> [Task prompt] Go through the records and give the number of lines that include "complex", with nothing else.
Data records Start Marker
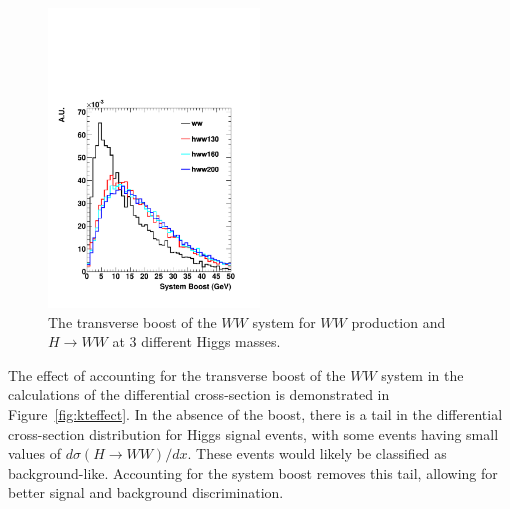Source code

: \begin{figure}[!htbp]                                                                                         
\begin{center}                                                                                                
\includegraphics[width=0.5\textwidth]{figures/boost.pdf}                                                      
\caption{The transverse boost of the $WW$ system for $WW$ production and $H \rightarrow WW$ at 3 different Higgs masses.} 
\label{fig:wwboost}                                                                                           
\end{center}                                                                                                  
\end{figure}    

The effect of accounting for the transverse boost of the $WW$ system in the calculations of the differential cross-section
is demonstrated in Figure~\ref{fig:kteffect}. In the absence of the boost, there is a tail in the differential cross-section distribution
for Higgs signal events, with some events having small values of $d\sigma(H \rightarrow WW)/dx$.  
These events would likely be classified as background-like. Accounting for the system boost removes this tail,
allowing for better signal and background discrimination. 

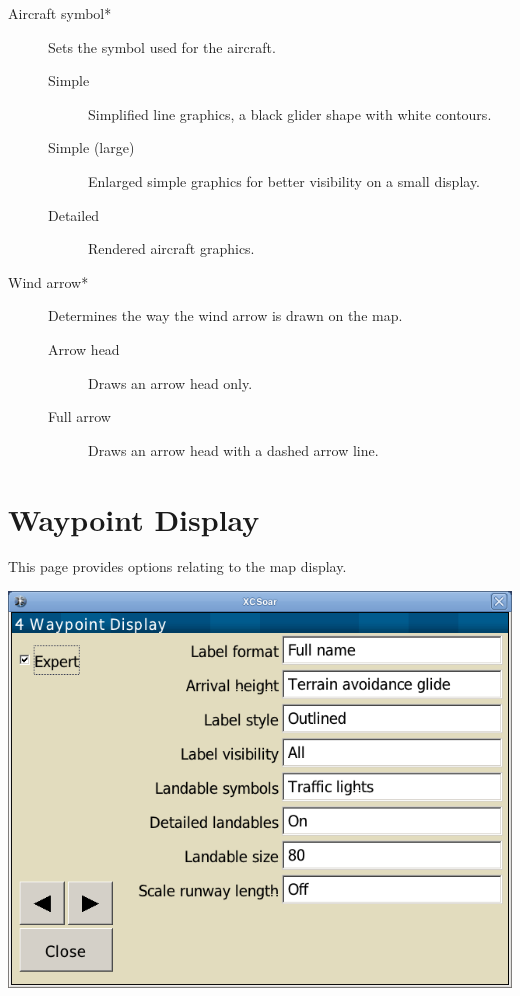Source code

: \begin{description}
\item[Aircraft symbol*]  Sets the symbol used for the aircraft.
\begin{description}
 \item[Simple] Simplified line graphics, a black glider shape with white contours.
 \item[Simple (large)] Enlarged simple graphics for better visibility on a small display.
 \item[Detailed] Rendered aircraft graphics.
\end{description}

\item[Wind arrow*]  Determines the way the wind arrow is drawn on the map.
\begin{description}
 \item[Arrow head]  Draws an arrow head only.
 \item[Full arrow]  Draws an arrow head with a dashed arrow line.
\end{description}
\end{description}


\clearpage
\section{Waypoint Display}\label{sec:waypoint-display}

This page provides options relating to the map display.

\begin{center}
\includegraphics[angle=0,width=0.8\linewidth,keepaspectratio='true']{figures/config-map_waypoint.png}
\end{center}


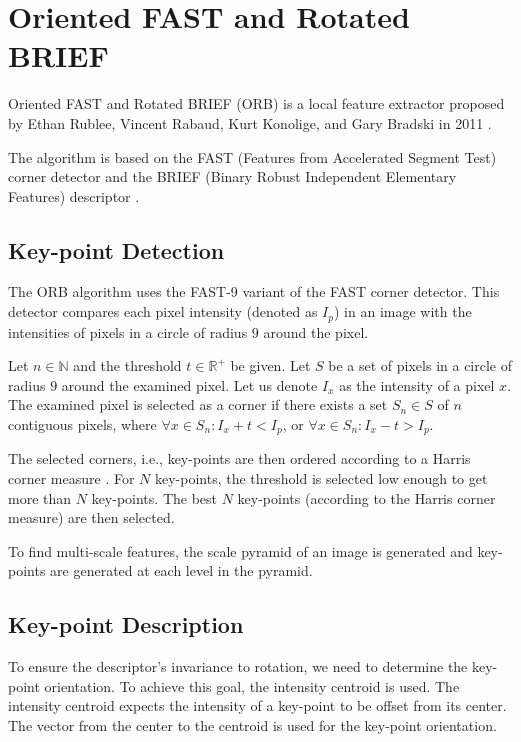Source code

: \section{Oriented FAST and Rotated BRIEF}
Oriented FAST and Rotated BRIEF (ORB) is a local feature extractor proposed by Ethan Rublee, Vincent Rabaud, Kurt Konolige, and Gary Bradski in 2011 \cite{Rublee2011}.

The algorithm is based on the FAST (Features from Accelerated Segment Test) corner detector \cite{Rosten2006} and the BRIEF (Binary Robust Independent Elementary Features) descriptor \cite{Calonder2010}.

\subsection{Key-point Detection}
The ORB algorithm uses the FAST-9 variant of the FAST corner detector. This detector compares each pixel intensity (denoted as $I_p$) in an image with the intensities of pixels in a circle of radius $9$ around the pixel.

Let $n\in\mathbb{N}$ and the threshold $t\in\mathbb{R}^{+}$ be given. Let $S$ be a set of pixels in a circle of radius $9$ around the examined pixel. Let us denote $I_x$ as the intensity of a pixel $x$. The examined pixel is selected as a corner if there exists a set $S_n \in S$ of $n$ contiguous pixels, where $\forall x \in S_n: I_x + t < I_p$, or $\forall x \in S_n: I_x - t > I_p$.

The selected corners, i.e., key-points are then ordered according to a Harris corner measure \cite{Harris1988}. For $N$ key-points, the threshold is selected low enough to get more than $N$ key-points. The best $N$ key-points (according to the Harris corner measure) are then selected.

To find multi-scale features, the scale pyramid of an image is generated and key-points are generated at each level in the pyramid.

\subsection{Key-point Description}
To ensure the descriptor's invariance to rotation, we need to determine the key-point orientation. To achieve this goal, the intensity centroid \cite{Rosin1999} is used. The intensity centroid expects the intensity of a key-point to be offset from its center. The vector from the center to the centroid is used for the key-point orientation.

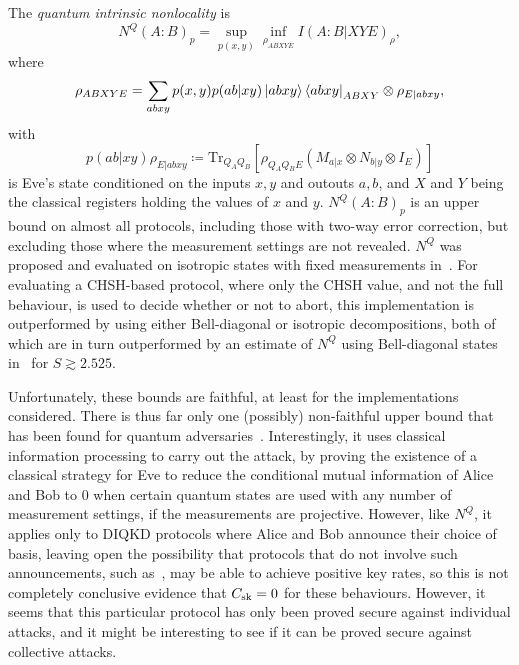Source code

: \documentclass[10pt, a4paper]{article}
\numberwithin{equation}{section} %
\theoremstyle{definition}
\theoremstyle{plain}
\newcommand{\?}{\mathrel{?}} %
\newcommand{\Tr}{\mathrm{Tr}} %
\newcommand{\sk}{\rm sk}
\begin{document}
      The \emph{quantum intrinsic nonlocality} is~\cite{DIQKD_Limits}
      \begin{equation}
        N^Q{(A:B)}_p = \sup_{p(x,y)} \inf_{\rho_{ABXYE}} I{(A:B|XYE)}_{\rho},
      \end{equation}
      where
      \begin{align}
        \rho_{ABXYE} = \sum_{abxy} p(x,y) p(ab|xy) \ket{abxy}\bra{abxy}_{ABXY} \otimes \rho_{E|abxy},
      \end{align}
      with
      \begin{equation}
        p(ab|xy) \rho_{E|abxy} \coloneqq \Tr_{Q_A Q_B}\left[\rho_{Q_A Q_B E} \left(M_{a|x} \otimes N_{b|y} \otimes I_{E}\right) \right]
      \end{equation}
      is Eve's state conditioned on the inputs \(x,y\) and outouts \(a,b\), and \(X\) and \(Y\) being the classical registers holding the values of \(x\) and \(y\). \(N^Q{(A:B)}_p\) is an upper bound on almost all protocols, including those with two-way error correction, but excluding those where the measurement settings are not revealed. \(N^Q\) was proposed and evaluated on isotropic states with fixed measurements in~\cite{DIQKD_Limits}. For evaluating a CHSH-based protocol, where only the CHSH value, and not the full behaviour, is used to decide whether or not to abort, this implementation is outperformed by  using either Bell-diagonal or isotropic decompositions, both of which are in turn outperformed by an estimate of \(N^Q\) using Bell-diagonal states in~\cite[Appendix B]{RevisedPeres} for \(S \gtrsim 2.525\).

      Unfortunately, these bounds are faithful, at least for the implementations considered. There is thus far only one (possibly) non-faithful upper bound that has been found for quantum adversaries~\cite{NotSufficient}. Interestingly, it uses classical information processing to carry out the attack, by proving the existence of a classical strategy for Eve to reduce the conditional mutual information of Alice and Bob to 0 when certain quantum states are used with any number of measurement settings, if the measurements are projective. However, like \(N^Q\), it applies only to DIQKD protocols where Alice and Bob announce their choice of basis, leaving open the possibility that protocols that do not involve such announcements, such as~\cite{NonstandardProtocol}, may be able to achieve positive key rates, so this is not completely conclusive evidence that \(C_{\sk} = 0\) for these behaviours. However, it seems that this particular protocol has only been proved secure against individual attacks, and it might be interesting to see if it can be proved secure against collective attacks.
\end{document}
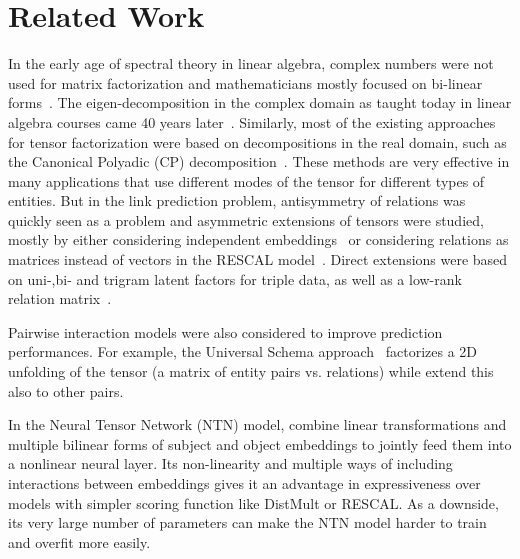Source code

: \documentclass{article}
\newcommand{\Johans}[1]{\todo[inline,backgroundcolor=green!20!green]{Johans: #1}}
\begin{document}















\section{Related Work}
In the early age of spectral theory in linear algebra, complex numbers were not used 
for matrix factorization and mathematicians mostly focused on bi-linear forms~\cite{beltrami1873sulle}. 
The eigen-decomposition in the complex domain as taught today in linear algebra courses 
came 40 years later~\cite{autonne1915}. Similarly, most of the existing approaches for tensor 
factorization were based on decompositions in the real domain, such as the Canonical Polyadic (CP) decomposition~\cite{hitchcock-sum-1927}. These methods are very effective in many applications 
that use different modes of the tensor for different types of entities.
But in the link prediction problem, antisymmetry of relations was quickly seen as 
a problem and asymmetric extensions of tensors were studied, mostly by either
considering independent embeddings~\cite{sutskever2009} or considering relations as
matrices instead of vectors in the RESCAL model~\cite{Nickel2011}. 
Direct extensions were based on uni-,bi- and trigram latent factors for triple data, as well as a low-rank relation matrix~\cite{Jenatton2012}. 

Pairwise interaction models were also considered to improve prediction performances. For example, the Universal Schema approach~\cite{riedel_2013_univschema} factorizes a 2D unfolding of the tensor (a matrix of entity pairs vs. relations) while \citet{Welbl2016} extend this also to other pairs.

In the Neural Tensor Network (NTN) model, \citet{socher2013reasoning} combine linear transformations and multiple bilinear forms of subject and object embeddings to jointly feed them into a nonlinear neural layer. Its non-linearity and multiple ways of including interactions between embeddings gives it an advantage in expressiveness over models with simpler scoring function like DistMult or RESCAL. As a downside, its very large number of parameters can make the NTN model harder to train and overfit more easily.
\end{document}
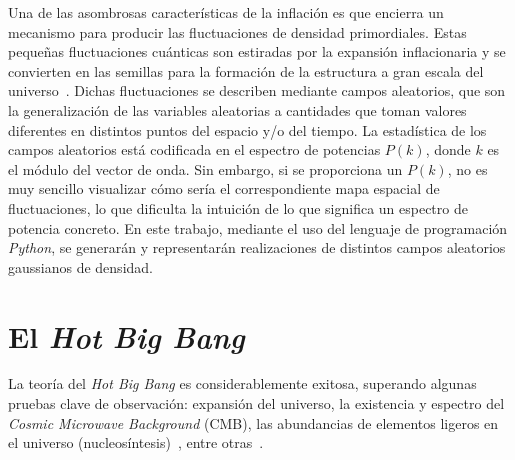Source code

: Una de las asombrosas características de la inflación es que encierra un mecanismo para producir las fluctuaciones de densidad primordiales. Estas pequeñas fluctuaciones cuánticas son estiradas por la expansión inflacionaria y se convierten en las semillas para la formación de la estructura a gran escala del universo~\cite{Mukhanov1981,bardeen1983spontaneous,hawking1982development,starobinsky1982dynamics,guth1985quantum}. Dichas fluctuaciones se describen mediante campos aleatorios, que son la generalización de las variables aleatorias a cantidades que toman valores diferentes en distintos puntos del espacio y/o del tiempo. La estadística de los campos aleatorios está codificada en el espectro de potencias \(P(k)\), donde \(k\) es el módulo del vector de onda.
\newpage
Sin embargo, si se proporciona un \(P(k)\), no es muy sencillo visualizar cómo sería el correspondiente mapa espacial de fluctuaciones, lo que dificulta la intuición de lo que significa un espectro de potencia concreto. En este trabajo, mediante el uso del lenguaje de programación \textit{Python}, se generarán y representarán realizaciones de distintos campos aleatorios gaussianos de densidad.
\clearpage
\section{El \textit{Hot Big Bang}}
La teoría del \textit{Hot Big Bang} es considerablemente exitosa, superando algunas pruebas clave de observación: expansión del universo, la existencia y espectro del \textit{Cosmic Microwave Background} (CMB), las abundancias de elementos ligeros en el universo (nucleosíntesis)~\cite{gamow1946expanding,alpher1948evolution,alpher1953physical}, entre otras~\cite{liddle1998introduction}.


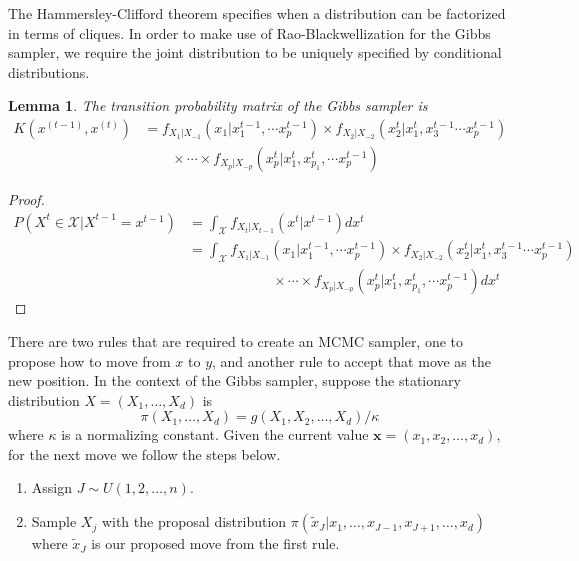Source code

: \documentclass{article}%
\newtheorem{lemma}[theorem]{Lemma}
\theoremstyle{definition}
\begin{document}
\noindent The Hammersley-Clifford theorem specifies when a distribution can be factorized in terms of cliques. In order to make use of Rao-Blackwellization for the Gibbs sampler, we require the joint distribution to be uniquely specified by conditional distributions. 
\begin{lemma}
The transition probability matrix of the Gibbs sampler is 
\begin{align}
\nonumber    K(x^{(t-1)},x^{(t)}) &= f_{X_1|X_{-1}}(x_1 | x_1^{t-1}, \cdots x_{p}^{t-1}) \times f_{X_2 | X_{-2}}(x_2^t | x_1^{t}, x_3^{t-1} \cdots x_{p}^{t-1}) \\
    &\qquad \times \cdots \times f_{X_p | X_{-p} }(x_p^t | x_1^{t}, x_{p_1}^{t}, \cdots x_{p}^{t-1})
\end{align}
\end{lemma}
\begin{proof}
\begin{align}
P(X^t \in \mathcal{X} | X^{t-1} = x^{t-1}) &= \int_\mathcal{X} f_{X_t | X_{t-1}}(x^t | x^{t-1})dx^t \\
\nonumber &= \int_\mathcal{X} f_{X_1|X_{-1}}(x_1 | x_1^{t-1}, \cdots x_{p}^{t-1}) \times f_{X_2 | X_{-2}}(x_2^t | x_1^{t}, x_3^{t-1} \cdots x_{p}^{t-1}) \\
    &\qquad \qquad \qquad \times \cdots \times f_{X_p | X_{-p} }(x_p^t | x_1^{t}, x_{p_1}^{t}, \cdots x_{p}^{t-1}) dx^t
\end{align}
\end{proof}
There are two rules that are required to create an MCMC sampler, one to propose how to move from $x$ to $y$, and another rule to accept that move as the new position. In the context of the Gibbs sampler, suppose the stationary distribution \textbf{$X$}$=(X_1,\ldots,X_d)$ is 
\begin{equation}
    \pi(X_1,\ldots,X_d) = g(X_1,X_2,\ldots,X_d)/ \kappa
\end{equation}
\noindent where $\kappa$ is a normalizing constant. Given the current value $\mathbf{x}=(x_1,x_2,\ldots,x_d)$, for the next move we follow the steps below.
\begin{enumerate}
    \item Assign $J\sim U(1,2,\ldots,n)$.
    \item Sample $X_j$ with the proposal distribution $\pi(\tilde{x}_J|x_1,\ldots,x_{J-1},x_{J+1},\ldots,x_d)$ where $\tilde{x}_J$ is our proposed move from the first rule. 
\end{enumerate}
\end{document}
Data records End Marker
> [Task output] 2